De condenado a sete anos e meio por violação a absolvido. Vítima recusou depor
No julgamento que decorreu no Tribunal de Évora, a tensão foi grande. Em causa estava a violação de uma jovem mulher quando tinha 17 anos. O acusado era o seu padrasto. A surpresa aconteceu quando a vítima foi chamada como testemunha pelo tribunal. "Não quero falar", insistiu e manteve a decisão, mesmo perante as palavras duras dos magistrados.
Apesar de ser assistente, não testemunhou mas o tribunal acabou por condenar o homem a sete anos e meio de prisão com base no depoimento de três testemunhas a quem a jovem tinha anteriormente contado o que se havia passado. Esta prova indireta foi agora considerada prova proibida pelo Tribunal da Relação de Évora. O resultado foi a absolvição do homem.

▶ Dados extraídos
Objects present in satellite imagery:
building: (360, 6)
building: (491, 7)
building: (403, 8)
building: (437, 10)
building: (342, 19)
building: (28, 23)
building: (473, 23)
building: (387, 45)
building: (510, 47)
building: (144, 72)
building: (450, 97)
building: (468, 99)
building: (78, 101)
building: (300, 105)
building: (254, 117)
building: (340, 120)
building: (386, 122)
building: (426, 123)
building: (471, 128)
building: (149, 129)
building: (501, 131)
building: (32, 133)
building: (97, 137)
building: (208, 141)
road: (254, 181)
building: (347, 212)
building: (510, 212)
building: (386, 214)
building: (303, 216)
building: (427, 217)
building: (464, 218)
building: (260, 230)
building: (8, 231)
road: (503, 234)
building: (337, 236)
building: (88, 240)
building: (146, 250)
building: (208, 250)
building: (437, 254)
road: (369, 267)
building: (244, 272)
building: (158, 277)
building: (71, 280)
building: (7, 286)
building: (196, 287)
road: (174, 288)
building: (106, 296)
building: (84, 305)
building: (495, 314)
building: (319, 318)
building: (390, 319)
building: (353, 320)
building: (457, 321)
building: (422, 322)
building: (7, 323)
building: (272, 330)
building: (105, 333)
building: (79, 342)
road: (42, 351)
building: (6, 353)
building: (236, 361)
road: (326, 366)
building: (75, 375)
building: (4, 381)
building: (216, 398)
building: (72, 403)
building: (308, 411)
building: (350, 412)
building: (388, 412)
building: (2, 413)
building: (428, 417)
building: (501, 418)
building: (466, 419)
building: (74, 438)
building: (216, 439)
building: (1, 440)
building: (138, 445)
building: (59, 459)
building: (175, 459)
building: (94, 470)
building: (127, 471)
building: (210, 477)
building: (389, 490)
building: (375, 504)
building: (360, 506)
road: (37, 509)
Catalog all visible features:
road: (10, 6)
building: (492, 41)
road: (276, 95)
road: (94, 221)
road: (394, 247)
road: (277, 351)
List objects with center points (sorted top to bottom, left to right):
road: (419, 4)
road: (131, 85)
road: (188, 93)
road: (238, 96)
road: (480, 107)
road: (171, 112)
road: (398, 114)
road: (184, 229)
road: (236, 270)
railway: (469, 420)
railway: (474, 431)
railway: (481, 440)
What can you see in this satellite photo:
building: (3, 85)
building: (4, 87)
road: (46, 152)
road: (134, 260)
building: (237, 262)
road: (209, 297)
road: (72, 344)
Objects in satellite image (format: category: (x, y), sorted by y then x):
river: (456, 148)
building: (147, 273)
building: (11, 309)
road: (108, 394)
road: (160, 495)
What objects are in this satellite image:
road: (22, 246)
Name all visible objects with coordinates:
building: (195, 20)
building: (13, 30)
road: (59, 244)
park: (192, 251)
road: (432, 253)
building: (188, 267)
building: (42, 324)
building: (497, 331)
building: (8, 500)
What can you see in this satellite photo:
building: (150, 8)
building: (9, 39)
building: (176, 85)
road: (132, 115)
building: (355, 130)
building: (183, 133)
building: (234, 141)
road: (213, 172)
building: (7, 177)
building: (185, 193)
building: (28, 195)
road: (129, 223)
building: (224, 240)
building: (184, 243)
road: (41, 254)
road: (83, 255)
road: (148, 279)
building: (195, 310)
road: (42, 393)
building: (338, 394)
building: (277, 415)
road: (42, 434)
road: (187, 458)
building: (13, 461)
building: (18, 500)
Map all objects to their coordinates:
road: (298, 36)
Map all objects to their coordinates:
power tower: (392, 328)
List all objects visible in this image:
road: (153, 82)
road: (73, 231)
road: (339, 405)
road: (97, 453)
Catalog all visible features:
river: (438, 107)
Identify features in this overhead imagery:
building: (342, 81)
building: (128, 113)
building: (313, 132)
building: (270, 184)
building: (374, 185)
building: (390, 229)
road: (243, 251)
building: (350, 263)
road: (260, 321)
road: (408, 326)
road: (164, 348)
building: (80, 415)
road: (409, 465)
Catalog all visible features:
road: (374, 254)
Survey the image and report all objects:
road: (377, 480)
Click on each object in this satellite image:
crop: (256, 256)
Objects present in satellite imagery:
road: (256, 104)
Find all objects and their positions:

▶ Exercício
Com base no excerto sobre o julgamento em Évora, responda:
(a) Que idade tinha a jovem quando foi violada?
(b) A que pena foi o acusado condenado em primeira instância?
(c) Que tribunal considerou a prova indireta como prova proibida?
Os itens não têm qualquer papel neste exercício.

▶ Resolução
(a) 17 anos.
(b) Sete anos e meio de prisão.
(c) O Tribunal da Relação de Évora.